22. L’affaire a été certes renvoyée, deux fois, par le tribunal au parquet pour compléter l’enquête. Toutefois, la Cour note que la police et le parquet ont respecté les indications données par le tribunal. La prolongation de l’enquête n’a pas eu de répercussion sur son efficacité dans la mesure où elle a conduit à la réalisation des expertises médico-légales. En élargissant l’enquête aux médecins qui avaient examiné la patiente, les autorités ont pu examiner leurs actions et décisions professionnelles et écarter ainsi leur responsabilité pénale. De même, les autorités ont examiné et écarté l’hypothèse de la falsification alléguée des documents médicaux (paragraphe 12 cidessus).
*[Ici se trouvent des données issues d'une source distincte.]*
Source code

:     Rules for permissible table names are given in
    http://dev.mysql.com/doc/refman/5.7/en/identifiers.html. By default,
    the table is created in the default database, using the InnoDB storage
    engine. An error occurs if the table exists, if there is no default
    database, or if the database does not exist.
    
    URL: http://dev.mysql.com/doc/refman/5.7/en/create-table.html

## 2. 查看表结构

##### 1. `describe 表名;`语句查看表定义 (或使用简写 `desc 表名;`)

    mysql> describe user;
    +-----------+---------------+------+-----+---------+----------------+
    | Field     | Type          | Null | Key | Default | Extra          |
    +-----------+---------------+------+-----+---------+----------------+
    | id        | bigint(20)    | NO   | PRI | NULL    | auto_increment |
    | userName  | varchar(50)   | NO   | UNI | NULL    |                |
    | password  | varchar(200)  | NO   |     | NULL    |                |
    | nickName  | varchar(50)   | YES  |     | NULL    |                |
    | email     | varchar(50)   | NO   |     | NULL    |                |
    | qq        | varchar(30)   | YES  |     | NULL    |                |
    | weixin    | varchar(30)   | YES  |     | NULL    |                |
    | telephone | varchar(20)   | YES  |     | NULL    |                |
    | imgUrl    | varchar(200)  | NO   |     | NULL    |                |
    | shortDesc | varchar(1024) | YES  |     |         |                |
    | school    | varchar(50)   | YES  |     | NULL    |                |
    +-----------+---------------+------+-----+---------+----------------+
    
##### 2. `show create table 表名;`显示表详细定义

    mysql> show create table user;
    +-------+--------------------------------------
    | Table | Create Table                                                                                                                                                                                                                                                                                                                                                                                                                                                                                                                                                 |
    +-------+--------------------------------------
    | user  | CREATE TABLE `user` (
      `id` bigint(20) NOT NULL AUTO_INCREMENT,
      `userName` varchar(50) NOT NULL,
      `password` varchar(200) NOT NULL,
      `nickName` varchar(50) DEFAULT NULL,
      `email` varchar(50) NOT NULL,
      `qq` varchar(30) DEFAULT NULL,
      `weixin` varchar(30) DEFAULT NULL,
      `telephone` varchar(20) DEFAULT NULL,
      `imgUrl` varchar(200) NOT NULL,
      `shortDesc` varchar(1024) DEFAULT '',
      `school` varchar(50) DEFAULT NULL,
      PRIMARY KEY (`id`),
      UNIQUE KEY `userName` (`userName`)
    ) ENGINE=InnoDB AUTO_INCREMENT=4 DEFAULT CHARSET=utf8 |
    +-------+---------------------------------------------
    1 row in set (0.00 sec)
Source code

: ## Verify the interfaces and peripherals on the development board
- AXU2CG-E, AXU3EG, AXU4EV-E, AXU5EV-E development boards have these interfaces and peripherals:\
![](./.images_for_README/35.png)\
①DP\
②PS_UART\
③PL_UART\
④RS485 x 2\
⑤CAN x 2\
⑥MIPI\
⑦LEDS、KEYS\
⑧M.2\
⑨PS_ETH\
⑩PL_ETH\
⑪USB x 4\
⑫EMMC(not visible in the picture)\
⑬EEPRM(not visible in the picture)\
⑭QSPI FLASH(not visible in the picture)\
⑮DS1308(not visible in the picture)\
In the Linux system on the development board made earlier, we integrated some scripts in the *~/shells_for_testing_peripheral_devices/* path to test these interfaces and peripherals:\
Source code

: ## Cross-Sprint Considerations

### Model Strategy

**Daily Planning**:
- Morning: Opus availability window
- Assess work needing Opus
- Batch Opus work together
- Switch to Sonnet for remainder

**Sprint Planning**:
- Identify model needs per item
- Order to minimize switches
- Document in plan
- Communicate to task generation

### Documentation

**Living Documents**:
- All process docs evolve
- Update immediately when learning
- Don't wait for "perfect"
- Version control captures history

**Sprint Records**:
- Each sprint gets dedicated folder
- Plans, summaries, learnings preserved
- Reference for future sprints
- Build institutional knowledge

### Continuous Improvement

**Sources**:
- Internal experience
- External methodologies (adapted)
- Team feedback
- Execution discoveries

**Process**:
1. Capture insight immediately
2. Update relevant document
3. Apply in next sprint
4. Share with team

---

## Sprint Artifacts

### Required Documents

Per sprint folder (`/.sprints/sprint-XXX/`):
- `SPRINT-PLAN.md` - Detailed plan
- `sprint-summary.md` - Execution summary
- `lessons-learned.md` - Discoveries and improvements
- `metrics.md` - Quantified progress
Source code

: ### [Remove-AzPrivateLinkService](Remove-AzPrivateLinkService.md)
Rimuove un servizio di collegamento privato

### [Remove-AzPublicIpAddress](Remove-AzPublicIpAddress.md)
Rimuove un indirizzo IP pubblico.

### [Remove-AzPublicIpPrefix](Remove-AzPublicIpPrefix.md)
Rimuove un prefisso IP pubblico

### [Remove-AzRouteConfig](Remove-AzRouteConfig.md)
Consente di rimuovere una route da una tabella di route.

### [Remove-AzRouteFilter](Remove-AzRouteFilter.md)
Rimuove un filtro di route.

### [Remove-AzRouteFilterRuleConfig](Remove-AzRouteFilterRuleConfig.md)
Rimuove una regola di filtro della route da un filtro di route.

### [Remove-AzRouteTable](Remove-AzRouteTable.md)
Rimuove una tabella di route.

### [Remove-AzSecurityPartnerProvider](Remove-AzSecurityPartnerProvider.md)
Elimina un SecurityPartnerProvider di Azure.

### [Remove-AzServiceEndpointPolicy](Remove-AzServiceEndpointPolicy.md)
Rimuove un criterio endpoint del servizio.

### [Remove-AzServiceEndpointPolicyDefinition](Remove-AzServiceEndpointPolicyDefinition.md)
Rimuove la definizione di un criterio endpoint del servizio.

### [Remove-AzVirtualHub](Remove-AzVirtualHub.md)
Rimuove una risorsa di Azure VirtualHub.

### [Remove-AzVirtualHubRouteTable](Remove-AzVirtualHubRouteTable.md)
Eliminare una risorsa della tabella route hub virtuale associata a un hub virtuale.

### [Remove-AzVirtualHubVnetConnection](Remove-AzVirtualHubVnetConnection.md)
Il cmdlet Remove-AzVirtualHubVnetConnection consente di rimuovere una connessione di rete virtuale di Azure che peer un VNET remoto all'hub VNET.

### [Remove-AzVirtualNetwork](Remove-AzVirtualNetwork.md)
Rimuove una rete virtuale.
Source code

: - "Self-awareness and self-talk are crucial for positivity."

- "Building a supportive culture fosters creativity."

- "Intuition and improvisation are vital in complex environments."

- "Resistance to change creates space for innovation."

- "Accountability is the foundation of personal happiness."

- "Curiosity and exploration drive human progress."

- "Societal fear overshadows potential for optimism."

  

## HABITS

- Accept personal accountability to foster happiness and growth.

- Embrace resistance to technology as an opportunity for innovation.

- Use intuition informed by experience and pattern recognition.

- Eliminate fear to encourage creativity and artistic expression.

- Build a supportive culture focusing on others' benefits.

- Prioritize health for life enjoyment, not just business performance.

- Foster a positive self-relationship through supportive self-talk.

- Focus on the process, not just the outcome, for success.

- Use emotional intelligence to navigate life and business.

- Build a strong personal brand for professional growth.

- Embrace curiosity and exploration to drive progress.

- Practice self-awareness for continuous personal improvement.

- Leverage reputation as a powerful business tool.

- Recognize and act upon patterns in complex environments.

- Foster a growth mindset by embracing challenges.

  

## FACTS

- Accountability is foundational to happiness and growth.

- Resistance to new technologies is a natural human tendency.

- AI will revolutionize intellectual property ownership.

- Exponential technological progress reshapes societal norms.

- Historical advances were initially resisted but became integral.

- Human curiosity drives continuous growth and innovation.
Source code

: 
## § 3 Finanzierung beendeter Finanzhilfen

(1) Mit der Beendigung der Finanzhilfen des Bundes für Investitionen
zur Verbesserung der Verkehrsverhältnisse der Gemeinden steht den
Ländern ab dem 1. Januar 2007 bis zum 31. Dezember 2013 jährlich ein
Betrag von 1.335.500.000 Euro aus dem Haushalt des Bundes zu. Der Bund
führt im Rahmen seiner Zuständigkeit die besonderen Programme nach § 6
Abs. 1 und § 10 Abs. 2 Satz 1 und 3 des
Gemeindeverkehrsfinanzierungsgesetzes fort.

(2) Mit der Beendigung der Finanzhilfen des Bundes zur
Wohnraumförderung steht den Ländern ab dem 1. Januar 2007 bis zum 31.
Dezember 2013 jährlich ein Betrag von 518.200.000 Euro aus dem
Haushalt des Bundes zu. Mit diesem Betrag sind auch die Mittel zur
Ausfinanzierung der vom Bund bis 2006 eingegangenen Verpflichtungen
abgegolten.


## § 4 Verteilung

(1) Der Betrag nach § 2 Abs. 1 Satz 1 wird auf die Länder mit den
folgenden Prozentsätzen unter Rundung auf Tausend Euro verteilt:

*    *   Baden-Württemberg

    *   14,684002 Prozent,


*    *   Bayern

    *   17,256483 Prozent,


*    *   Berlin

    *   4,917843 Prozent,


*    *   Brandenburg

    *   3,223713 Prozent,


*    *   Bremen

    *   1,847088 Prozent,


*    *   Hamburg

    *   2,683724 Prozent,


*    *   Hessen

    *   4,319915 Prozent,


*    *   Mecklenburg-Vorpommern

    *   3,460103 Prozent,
23. Pour autant que le requérant dénonce la durée de l’enquête pénale, la Cour note qu’elle a été menée dans les délais de prescription décidés par le droit interne et que la décision de classement était motivée par des raisons de fond. Il n’apparaît pas que le passage du temps ait eu un impact sur la manière dont les actes d’enquête ont été réalisés, par exemple en entraînant la disparition des preuves ou en rendant difficile l’obtention de déclarations complètes (voir, a contrario, Fernandes de Oliveira c. Portugal [GC], no 78103/14, § 139, 31 janvier 2019 où les témoins avaient été entendus entre huit et neuf ans après les faits). La Cour prend aussi note de l’argument du Gouvernement selon lequel les autorités ne sont pas restées inactives et ont vérifié les pistes d’enquête suggérées par le requérant afin d’éclaircir les circonstances de l’affaire. Dès lors, il n’a pas été établi en l’occurrence que la durée de l’enquête a pu avoir à elle seule des répercussions sur son effectivité (voir, mutatis mutandis, Nicolae Virgiliu Tănase c. Roumanie [GC], no 41720/13, § 171, 25 juin 2019).

24. De plus, le requérant a été associé à la procédure et rien dans le dossier n’indique que ses demandes de preuves ou ses objections à la manière dont les actes de procédure ont été réalisés ont été ignorées par les autorités (paragraphes 8 et 10 ci-dessus ; voir, mutatis mutandis, Giuliani et Gaggio c. Italie [GC], no 23458/02, § 303, CEDH 2011 (extraits), avec les références citées).

25. S’agissant de la procédure disciplinaire, la Cour note que sa portée a été limitée (paragraphe 13 ci-dessus). Toutefois, dans les circonstances de l’espèce, elle estime que ce défaut n’est pas imputable aux autorités.

26. Dès lors, la Cour conclut que les autorités nationales ont mené une enquête pénale effective. Elle a permis d’identifier les causes du décès et d’écarter la thèse de la négligence médicale grave et sa durée n’a pas nui à son effectivité. L’absence d’une issue favorable au requérant ne peut pas en elle-même conduire à la conclusion que l’État défendeur a failli à l’obligation positive qui lui incombe au titre de l’article 2 de la Convention (Lopes de Sousa Fernandes, précité, § 221).

27. Il s’ensuit que la requête doit être rejetée en application de l’article 35 § 4 de la Convention.

Par ces motifs, la Cour, à l’unanimité,

Déclare la requête irrecevable.

Fait en français puis communiqué par écrit le 15 décembre 2022.